::: The records :::

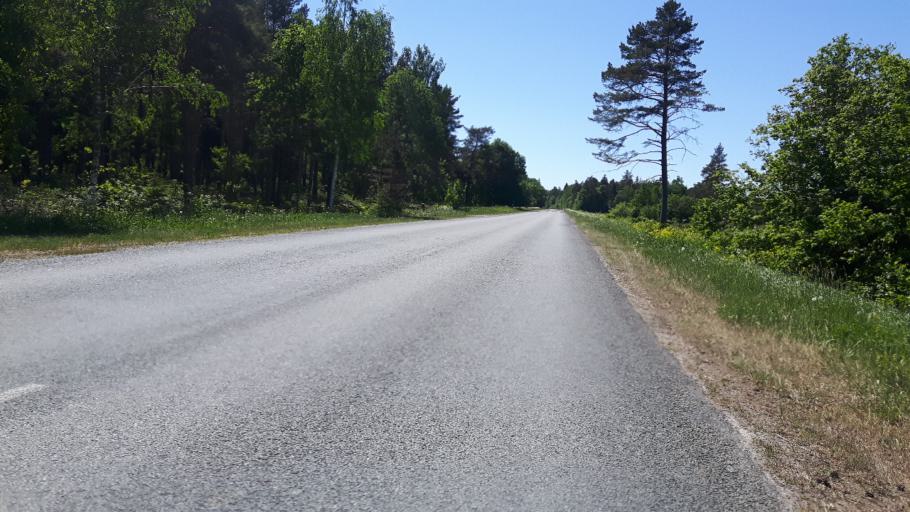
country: EE
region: Harju
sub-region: Kuusalu vald
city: Kuusalu
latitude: 59.4768
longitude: 25.4609
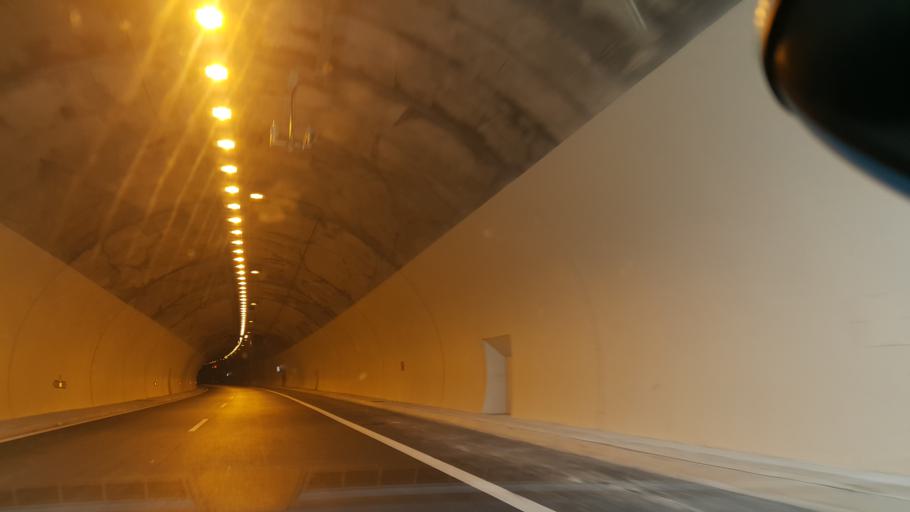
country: GR
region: Central Macedonia
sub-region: Nomos Pierias
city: Leptokarya
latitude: 40.0108
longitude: 22.5818
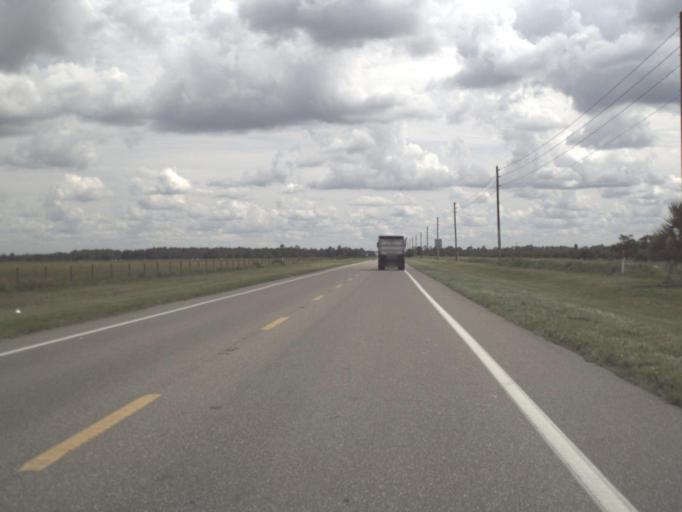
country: US
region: Florida
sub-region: DeSoto County
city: Nocatee
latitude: 27.0327
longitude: -81.7709
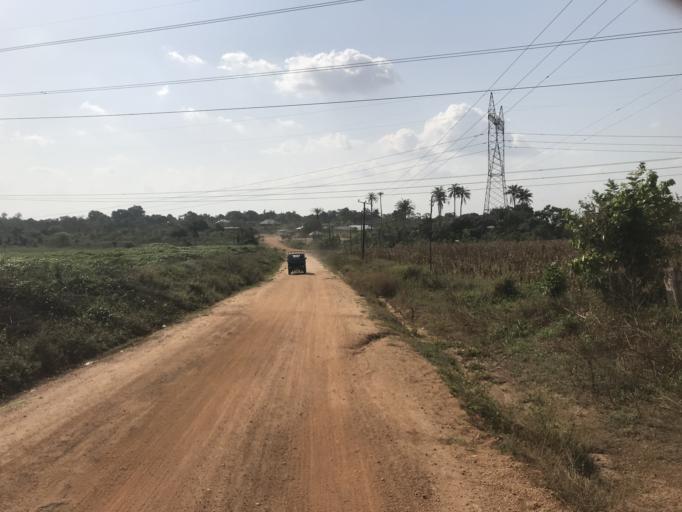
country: NG
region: Osun
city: Osogbo
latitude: 7.8433
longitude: 4.5767
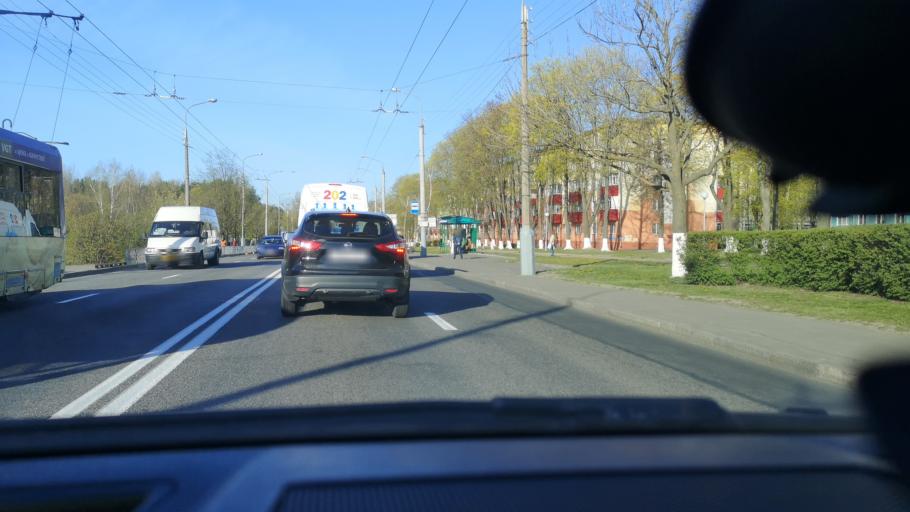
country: BY
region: Gomel
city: Gomel
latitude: 52.4128
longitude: 30.9526
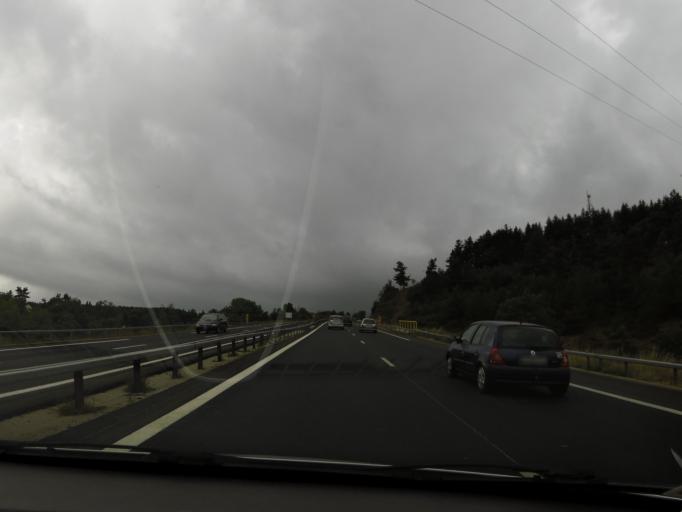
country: FR
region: Languedoc-Roussillon
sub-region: Departement de la Lozere
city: Aumont-Aubrac
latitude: 44.7243
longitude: 3.2803
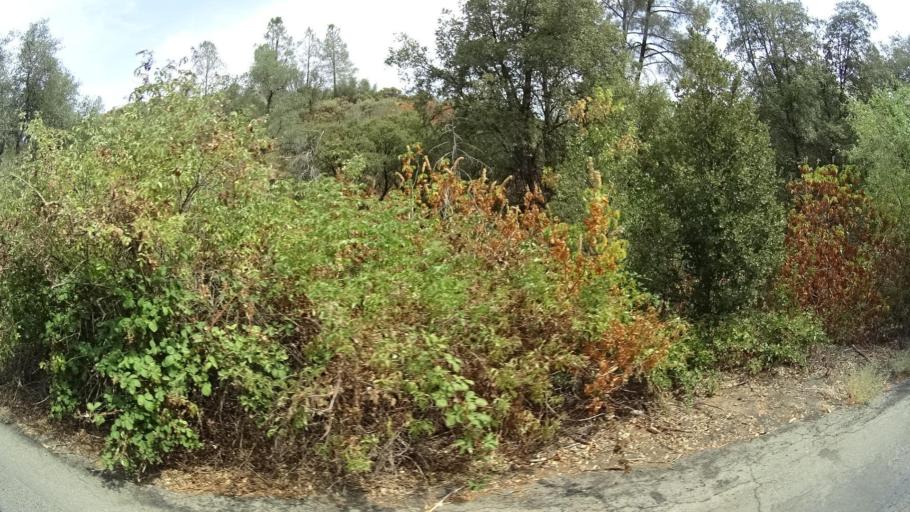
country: US
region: California
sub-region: Mariposa County
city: Midpines
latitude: 37.5651
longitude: -119.9580
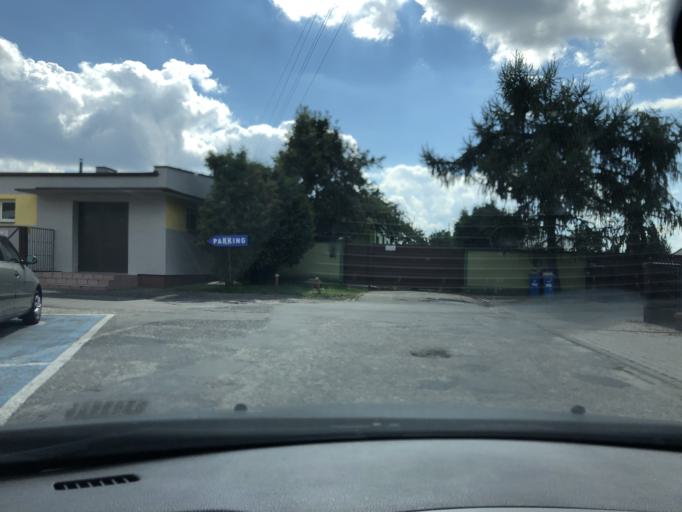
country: PL
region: Lodz Voivodeship
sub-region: Powiat wieruszowski
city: Wieruszow
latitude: 51.2942
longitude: 18.1643
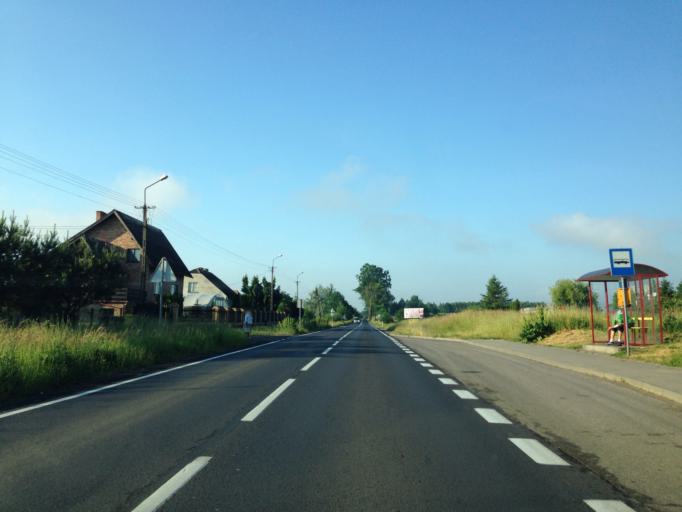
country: PL
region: Kujawsko-Pomorskie
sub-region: Grudziadz
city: Grudziadz
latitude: 53.5215
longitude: 18.8108
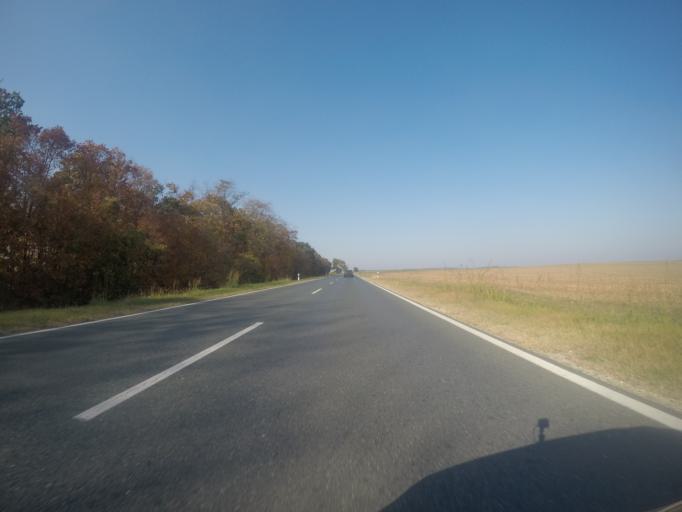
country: HU
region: Tolna
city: Madocsa
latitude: 46.7097
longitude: 18.8878
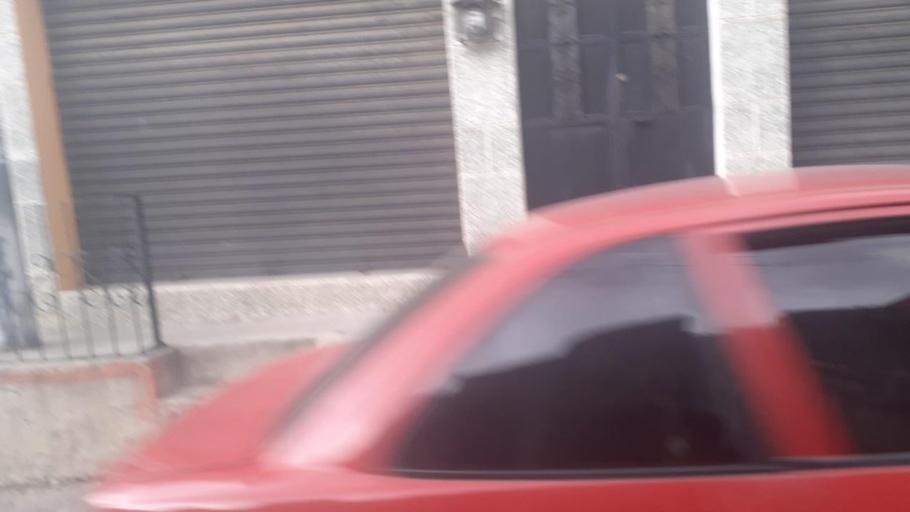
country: GT
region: Quetzaltenango
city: Quetzaltenango
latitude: 14.8369
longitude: -91.5202
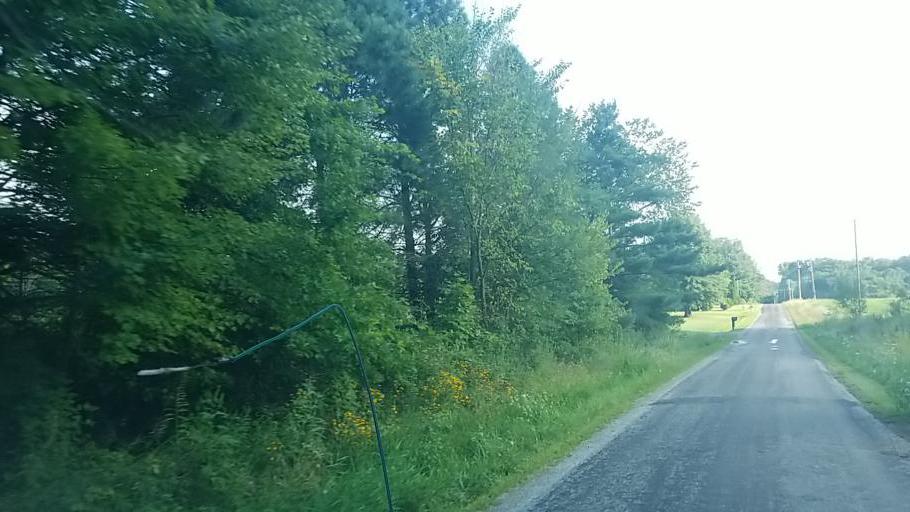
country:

:::

**Task**.
Please render each line of the material above as a numbered list, skipping blank lines and leaving out the pictures.

**Result for this task**.
1. country: EE
2. region: Harju
3. sub-region: Kuusalu vald
4. city: Kuusalu
5. latitude: 59.4768
6. longitude: 25.4609
7. country: GR
8. region: Central Macedonia
9. sub-region: Nomos Pierias
10. city: Leptokarya
11. latitude: 40.0108
12. longitude: 22.5818
13. country: US
14. region: Florida
15. sub-region: DeSoto County
16. city: Nocatee
17. latitude: 27.0327
18. longitude: -81.7709
19. country: NG
20. region: Osun
21. city: Osogbo
22. latitude: 7.8433
23. longitude: 4.5767
24. country: BY
25. region: Gomel
26. city: Gomel
27. latitude: 52.4128
28. longitude: 30.9526
29. country: FR
30. region: Languedoc-Roussillon
31. sub-region: Departement de la Lozere
32. city: Aumont-Aubrac
33. latitude: 44.7243
34. longitude: 3.2803
35. country: US
36. region: California
37. sub-region: Mariposa County
38. city: Midpines
39. latitude: 37.5651
40. longitude: -119.9580
41. country: PL
42. region: Lodz Voivodeship
43. sub-region: Powiat wieruszowski
44. city: Wieruszow
45. latitude: 51.2942
46. longitude: 18.1643
47. country: PL
48. region: Kujawsko-Pomorskie
49. sub-region: Grudziadz
50. city: Grudziadz
51. latitude: 53.5215
52. longitude: 18.8108
53. country: HU
54. region: Tolna
55. city: Madocsa
56. latitude: 46.7097
57. longitude: 18.8878
58. country: GT
59. region: Quetzaltenango
60. city: Quetzaltenango
61. latitude: 14.8369
62. longitude: -91.5202
63. country:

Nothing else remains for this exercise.